In a statement, the 112-year old company vowed to look for ways to improve margins, but warned that such improvements would not take place if they undermined "the company’s performance in attractive long-term growth categories." Nestle also said most of the $21 billion buyback, which is expected to commence on July 4, would take place in 2019 and 2020 "to allow the pursuit of value-creating acquisition opportunities." The share repurchase could be modified should a "sizeable" deal take place.
Jean-Philippe Bertschy, an analyst at Bank Vontobel AG, told Bloomberg that Nestle likely had been working on the plan before Loeb disclosed his investment over the weekend.

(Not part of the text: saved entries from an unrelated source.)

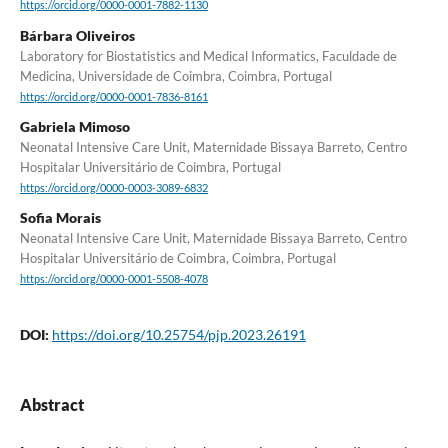
https://orcid.org/0000-0001-7882-1130
Bárbara Oliveiros
Laboratory for Biostatistics and Medical Informatics, Faculdade de
Medicina, Universidade de Coimbra, Coimbra, Portugal
https://orcid.org/0000-0001-7836-8161
Gabriela Mimoso
Neonatal Intensive Care Unit, Maternidade Bissaya Barreto, Centro
Hospitalar Universitário de Coimbra, Portugal
https://orcid.org/0000-0003-3089-6832
Sofia Morais
Neonatal Intensive Care Unit, Maternidade Bissaya Barreto, Centro
Hospitalar Universitário de Coimbra, Coimbra, Portugal
https://orcid.org/0000-0001-5508-4078
DOI:
https://doi.org/10.25754/pjp.2023.26191
Abstract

“Nestle isn’t going to do quick reactions on shareholder demands," he told the wire service. "This move is an example of Mark Schneider having come in and carefully analyzing the company since the beginning of the year. It’s just the tip of the iceberg, we’re going to see much more."
Ulf Mark Schneider, Nestle's new CEO, has been actively looking for ways to tighten the company's overall focus since he took over in January. Last week, Nestle announced it was the main investor in the $77 million round of new funding in Freshly, a meal kit startup. It also said this month it is exploring strategic options for its U.S. confectionery business, whose products including Nestle Crunch and Butterfinger, where the division lags behind market leaders Hershey and Mars.
The challenges Nestle is facing are common throughout the food industry, where businesses are facing slowing growth as consumers flee processed foods in favor of fresher items made with all-natural ingredients. As the involvement by Loeb and his hedge fund show, outside influence can force companies to overhaul their operations much faster than they originally intended. Even in the case of Unilever, which rejected Kraft Heinz's $143 billion takeover bid in February, the company put its margarine and spreads business up for sale with the operation expected to fetch as much as $8.5 billion.
With headwinds unlikely to abate anytime soon, food and beverage companies are likely to continue to feel pressure to improve their businesses. For firms that are slow or unable to respond, it's a good bet another activist investor or large company is closely watching their progress and will be eager to help them out.